Çılbır Eggs Benedict Fusion (Print Version)

Poached eggs on yogurt with spiced butter and herbs, perfect for a flavorful brunch.

# What You'll Need:

→ Yogurt Base

01 - 1 cup plain Greek yogurt (8 oz)
02 - 1 small garlic clove, finely grated
03 - 1 tablespoon fresh dill or parsley, chopped
04 - 1/4 teaspoon sea salt

→ Eggs

05 - 4 large eggs
06 - 1 tablespoon white vinegar (for poaching water)

→ Spiced Butter

07 - 3 tablespoons unsalted butter
08 - 1 teaspoon Aleppo pepper (or 1/2 teaspoon smoked paprika plus a pinch of chili flakes)
09 - 1/2 teaspoon ground cumin

→ Assembly

10 - 2 English muffins, split and lightly toasted
11 - Fresh herbs (dill, parsley, or chives), for garnish
12 - Black pepper, to taste

# How to Make It:

01 - Combine Greek yogurt, grated garlic, chopped herbs, and salt in a medium bowl.
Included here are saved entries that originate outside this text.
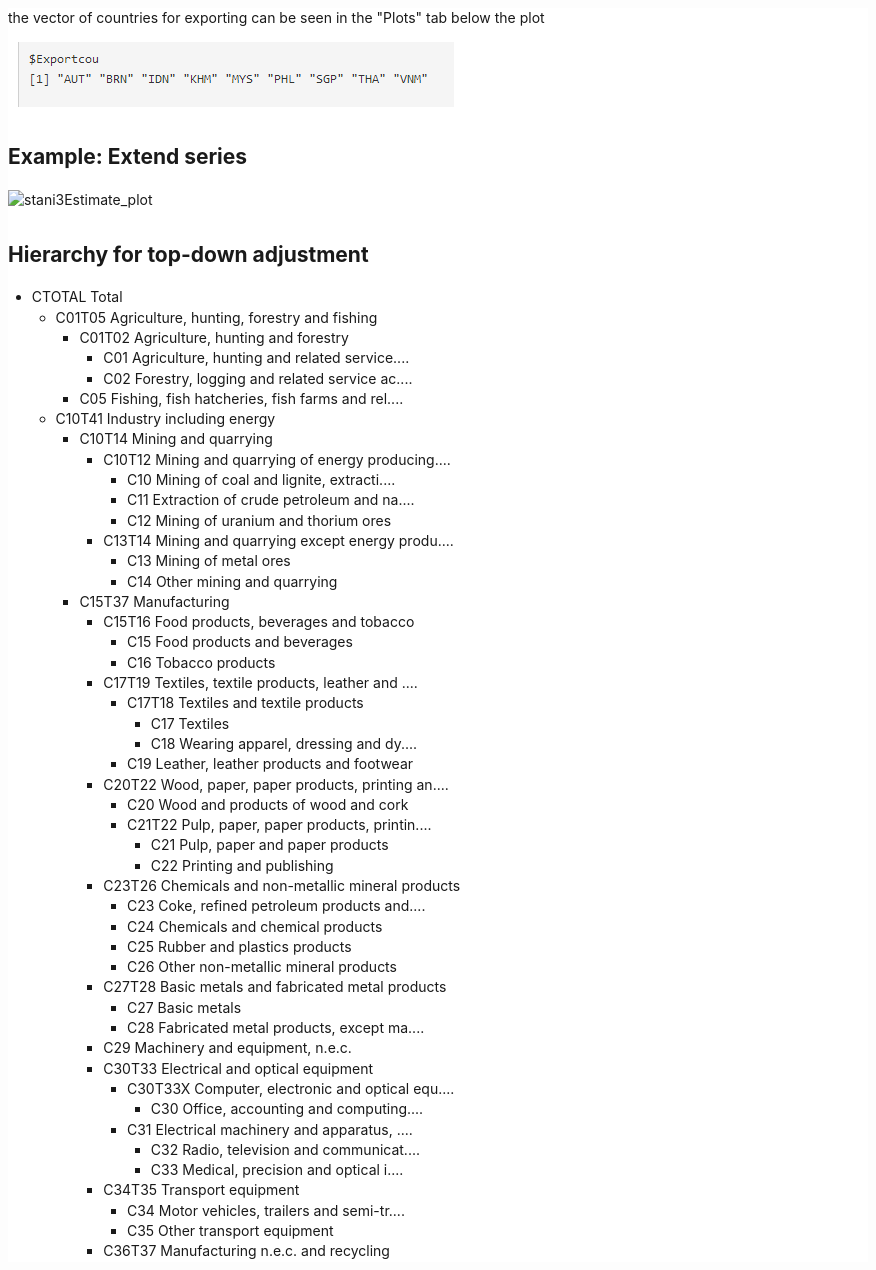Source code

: the vector of countries for exporting can be seen in the "Plots" tab
below the plot

![](figures/app_stani3Estimate/stani3Estimate_summary_exportcou.png)

## Example: Extend series

![stani3Estimate_plot](figures/app_stani3Estimate/app_stani3Estimate/stani3Estimate_plot.png)

## Hierarchy for top-down adjustment

- CTOTAL  Total
    - C01T05  Agriculture, hunting, forestry and fishing
        - C01T02  Agriculture, hunting and forestry
            - C01  Agriculture, hunting and related service....
            - C02  Forestry, logging and related service ac....
        - C05  Fishing, fish hatcheries, fish farms and rel....
    - C10T41  Industry including energy
        - C10T14  Mining and quarrying
            - C10T12  Mining and quarrying of energy producing....
                - C10  Mining of coal and lignite, extracti....
                - C11  Extraction of crude petroleum and na....
                - C12  Mining of uranium and thorium ores
            - C13T14  Mining and quarrying except energy produ....
                - C13  Mining of metal ores
                - C14  Other mining and quarrying
        - C15T37  Manufacturing
            - C15T16  Food products, beverages and tobacco
                - C15  Food products and beverages
                - C16  Tobacco products
            - C17T19  Textiles, textile products, leather and ....
                - C17T18  Textiles and textile products
                    - C17  Textiles
                    - C18  Wearing apparel, dressing and dy....
                - C19  Leather, leather products and footwear
            - C20T22  Wood, paper, paper products, printing an....
                - C20  Wood and products of wood and cork
                - C21T22  Pulp, paper, paper products, printin....
                    - C21  Pulp, paper and paper products
                    - C22  Printing and publishing
            - C23T26  Chemicals and non-metallic mineral products
                - C23  Coke, refined petroleum products and....
                - C24  Chemicals and chemical products
                - C25  Rubber and plastics products
                - C26  Other non-metallic mineral products
            - C27T28  Basic metals and fabricated metal products
                - C27  Basic metals
                - C28  Fabricated metal products, except ma....
            - C29  Machinery and equipment, n.e.c.
            - C30T33  Electrical and optical equipment
                - C30T33X  Computer, electronic and optical equ....
                    - C30  Office, accounting and computing....
                - C31  Electrical machinery and apparatus, ....
                    - C32  Radio, television and communicat....
                    - C33  Medical, precision and optical i....
            - C34T35  Transport equipment
                - C34  Motor vehicles, trailers and semi-tr....
                - C35  Other transport equipment
            - C36T37  Manufacturing n.e.c. and recycling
Spread evenly over the cut sides of each toasted English muffin half and set aside.
02 - Bring a medium saucepan of water to a gentle simmer and add vinegar. Crack each egg into a small bowl, then gently slide into simmering water. Poach for 3–4 minutes until whites are set but yolks remain soft. Remove with a slotted spoon and drain briefly on paper towels.
03 - Melt butter in a small skillet over medium heat. Add Aleppo pepper and cumin, swirling until fragrant and butter is foaming, about 1 minute. Remove from heat.
04 - Place two muffin halves on each plate. Top each with a generous dollop of yogurt spread, then a poached egg.
05 - Drizzle spiced butter over the eggs. Garnish with fresh herbs and grind black pepper to taste. Serve immediately.

# Expert Advice:

01 -
  • It looks fancy enough to impress guests but takes less time than driving to a café.
  • The warm spiced butter melting into cool yogurt and soft egg yolks creates this magical textural moment every single time.
  • You get that authentic Turkish flavor without needing obscure ingredients, and it feels deeply personal instead of just another breakfast trend.
02 -
  • The water must be a bare simmer, not a rolling boil—aggressive heat tears the egg whites apart, and you'll end up with stringy, sad eggs that ruin the whole moment.
  • Don't skip the paper towel after fishing out the egg; a thin layer of water sitting on top of the yogurt makes everything soggy and dilutes those flavors you worked to build.
  • Have everything ready before you start poaching, because those eggs wait for no one and you can't pause them halfway through.
03 -
  • Warm your serving plates in the oven for two minutes before plating—it keeps everything hot longer and makes the whole experience feel intentional.
  • If you're feeding a crowd, poach your eggs a minute or two early and hold them in a bowl of warm water; they'll stay perfect for longer than you'd think.
  • Make the yogurt mixture up to an hour ahead and refrigerate it; toast the muffins and poach the eggs fresh, then warm the yogurt gently just before assembly.